WHAT YOU WILL DO - Give every line of text in the items below as a JSON list of strings, one string per line, with blank lines left out. Leave the pictures out of the answer.

RECORDS SUPPLIED -
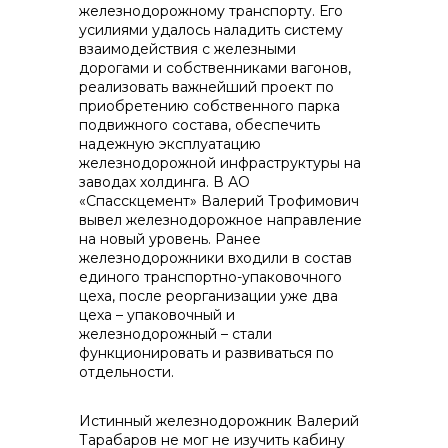
железнодорожному транспорту. Его
усилиями удалось наладить систему
взаимодействия с железными
дорогами и собственниками вагонов,
реализовать важнейший проект по
приобретению собственного парка
подвижного состава, обеспечить
надежную эксплуатацию
железнодорожной инфраструктуры на
заводах холдинга. В АО
«Спасскцемент» Валерий Трофимович
вывел железнодорожное направление
на новый уровень. Ранее
железнодорожники входили в состав
единого транспортно-упаковочного
цеха, после реорганизации уже два
цеха – упаковочный и
железнодорожный – стали
функционировать и развиваться по
отдельности.
Истинный железнодорожник Валерий
Тарабаров не мог не изучить кабину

SOLUTION FOR THIS TASK -
[
  "железнодорожному транспорту. Его",
  "усилиями удалось наладить систему",
  "взаимодействия с железными",
  "дорогами и собственниками вагонов,",
  "реализовать важнейший проект по",
  "приобретению собственного парка",
  "подвижного состава, обеспечить",
  "надежную эксплуатацию",
  "железнодорожной инфраструктуры на",
  "заводах холдинга. В АО",
  "«Спасскцемент» Валерий Трофимович",
  "вывел железнодорожное направление",
  "на новый уровень. Ранее",
  "железнодорожники входили в состав",
  "единого транспортно-упаковочного",
  "цеха, после реорганизации уже два",
  "цеха – упаковочный и",
  "железнодорожный – стали",
  "функционировать и развиваться по",
  "отдельности.",
  "Истинный железнодорожник Валерий",
  "Тарабаров не мог не изучить кабину"
]